**Your task**
The response should be the records below, repeated exactly, with each picture left out.

[Page-level text extractions]
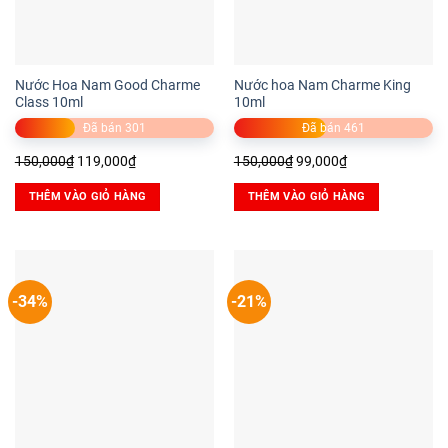
Nước Hoa Nam Good Charme
Nước hoa Nam Charme King
Class 10ml
10ml
Đã bán 301
Đã bán 461
Giá
Giá
Giá
Giá
150,000
₫
119,000
₫
150,000
₫
99,000
₫
gốc
hiện
gốc
hiện
THÊM VÀO GIỎ HÀNG
THÊM VÀO GIỎ HÀNG
là:
tại
là:
tại
150,000₫.
là:
150,000₫.
là:
119,000₫.
99,000₫.
-34%
-21%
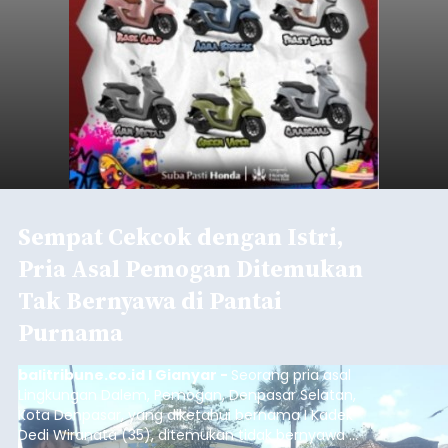
Sempat Cekcok dengan Istri,
Pria Asal Pemogan Ditemukan
Tak Bernyawa di Pantai
Purnama
balitribune.co.id I Gianyar -
Seorang pria asal
Lingkungan Dalem, Pemogan, Denpasar Selatan,
Kota Denpasar, yang diketahui bernama I Kadek
Dedi Wiranata (35), ditemukan tidak bernyawa di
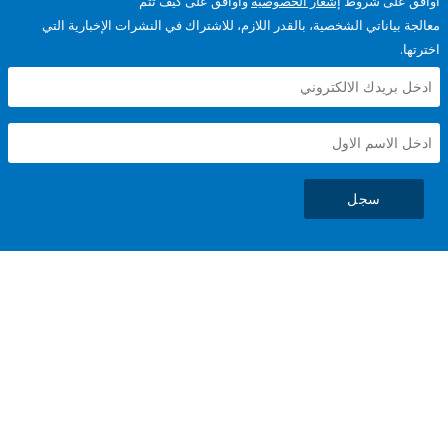
على شروط
إشعار الخصوصية
وأوافق على كيف تتم
ياناتي الشخصية، بالقدر اللازم، للاشتراك في النشرات الإخبارية التي
سجل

**Solution for this task**
Nước Hoa Nam Good Charme
Nước hoa Nam Charme King
Class 10ml
10ml
Đã bán 301
Đã bán 461
Giá
Giá
Giá
Giá
150,000
₫
119,000
₫
150,000
₫
99,000
₫
gốc
hiện
gốc
hiện
THÊM VÀO GIỎ HÀNG
THÊM VÀO GIỎ HÀNG
là:
tại
là:
tại
150,000₫.
là:
150,000₫.
là:
119,000₫.
99,000₫.
-34%
-21%
Sempat Cekcok dengan Istri,
Pria Asal Pemogan Ditemukan
Tak Bernyawa di Pantai
Purnama
balitribune.co.id I Gianyar -
Seorang pria asal
Lingkungan Dalem, Pemogan, Denpasar Selatan,
Kota Denpasar, yang diketahui bernama I Kadek
Dedi Wiranata (35), ditemukan tidak bernyawa di
على شروط
إشعار الخصوصية
وأوافق على كيف تتم
ياناتي الشخصية، بالقدر اللازم، للاشتراك في النشرات الإخبارية التي
سجل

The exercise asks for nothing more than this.